Why, though, would Russian parents want their children to read Stalinist literature? Or rather, why don't the Stalinist subtexts and the hated Socialist realist "positive hero" bother them when serving them up to their own children who are living in a new and completely different reality?
I think the answer is partially a kind of nostalgia (reflective nostalgia, à la Svetlana Boym, not restorative nostalgia, as one of our graduate students in the audience pointed out), and partially to the credit of those Stalinist era authors, many of whom were able to get "good" ideas for childhood (kindness to others, patience, teamwork, etc.) into their books. Their ability to manipulate the censorship of their era -- whether through Aesopian language or just dotting the SR i's and crossing the Stalinist t's -- while also doing their own thing have made some of those books into true classics.
And then there's The Giving Tree, by Shel Silverstein.

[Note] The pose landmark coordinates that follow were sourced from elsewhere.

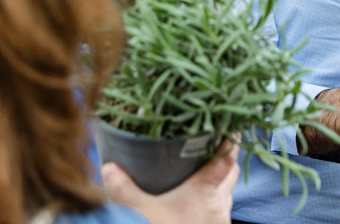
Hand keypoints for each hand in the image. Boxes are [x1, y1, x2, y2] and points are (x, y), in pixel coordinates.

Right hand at [102, 141, 239, 223]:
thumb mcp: (140, 210)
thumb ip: (123, 188)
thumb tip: (108, 168)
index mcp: (206, 189)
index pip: (228, 156)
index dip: (231, 139)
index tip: (230, 125)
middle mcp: (219, 202)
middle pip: (231, 171)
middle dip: (225, 156)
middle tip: (213, 144)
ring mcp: (220, 219)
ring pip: (229, 192)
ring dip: (220, 180)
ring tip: (204, 171)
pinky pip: (222, 210)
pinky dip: (215, 201)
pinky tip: (199, 201)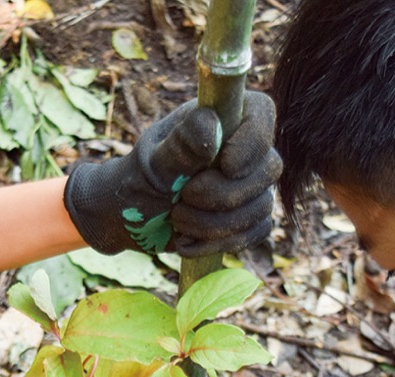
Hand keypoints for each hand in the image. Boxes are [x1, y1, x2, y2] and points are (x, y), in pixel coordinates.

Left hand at [64, 92, 280, 257]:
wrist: (126, 220)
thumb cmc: (136, 182)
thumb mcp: (152, 163)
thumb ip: (180, 145)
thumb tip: (210, 124)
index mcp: (222, 119)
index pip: (262, 115)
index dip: (252, 143)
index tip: (225, 166)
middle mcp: (241, 148)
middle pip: (268, 169)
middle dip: (224, 195)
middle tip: (182, 199)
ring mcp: (249, 183)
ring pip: (262, 207)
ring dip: (215, 224)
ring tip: (177, 220)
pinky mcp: (247, 216)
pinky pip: (256, 232)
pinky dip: (220, 243)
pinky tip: (188, 241)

As Anna Holmes wrote recently in the New York Times:
I never liked Shel Silverstein’s spare, twee little book, not the first time I read it, back in the late 1970s, or the second time, in the mid-1980s, or the third time, just a few weeks ago, in preparation for this column.I have to agree. And yet I, like many parents before me, have read it to my children numerous times, despite finding it somewhat creepy and not feeling comfy with its message. Perhaps that too is part of what is going on with post-Soviet parents?